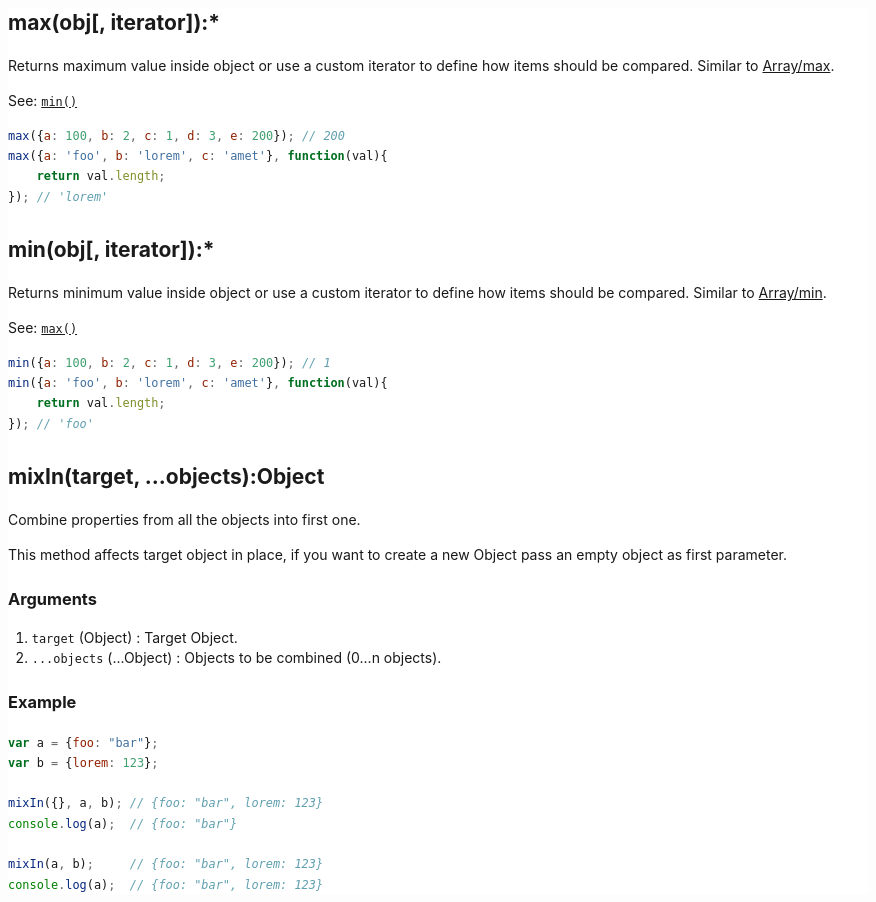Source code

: ## max(obj[, iterator]):*

Returns maximum value inside object or use a custom iterator to define how
items should be compared. Similar to [Array/max](array.html#max).

See: [`min()`](#min)

```js
max({a: 100, b: 2, c: 1, d: 3, e: 200}); // 200
max({a: 'foo', b: 'lorem', c: 'amet'}, function(val){
    return val.length;
}); // 'lorem'
```



## min(obj[, iterator]):*

Returns minimum value inside object or use a custom iterator to define how
items should be compared. Similar to [Array/min](array.html#min).

See: [`max()`](#max)

```js
min({a: 100, b: 2, c: 1, d: 3, e: 200}); // 1
min({a: 'foo', b: 'lorem', c: 'amet'}, function(val){
    return val.length;
}); // 'foo'
```



## mixIn(target, ...objects):Object

Combine properties from all the objects into first one.

This method affects target object in place, if you want to create a new Object
pass an empty object as first parameter.

### Arguments

 1. `target` (Object)        : Target Object.
 2. `...objects` (...Object) : Objects to be combined (0...n objects).

### Example

```js
var a = {foo: "bar"};
var b = {lorem: 123};

mixIn({}, a, b); // {foo: "bar", lorem: 123}
console.log(a);  // {foo: "bar"}

mixIn(a, b);     // {foo: "bar", lorem: 123}
console.log(a);  // {foo: "bar", lorem: 123}
```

EXERCISE PROMPT:
Filter the entries above and copy only the lines that hold "define".

RESPONSE TO THIS TASK:
Returns maximum value inside object or use a custom iterator to define how
Returns minimum value inside object or use a custom iterator to define how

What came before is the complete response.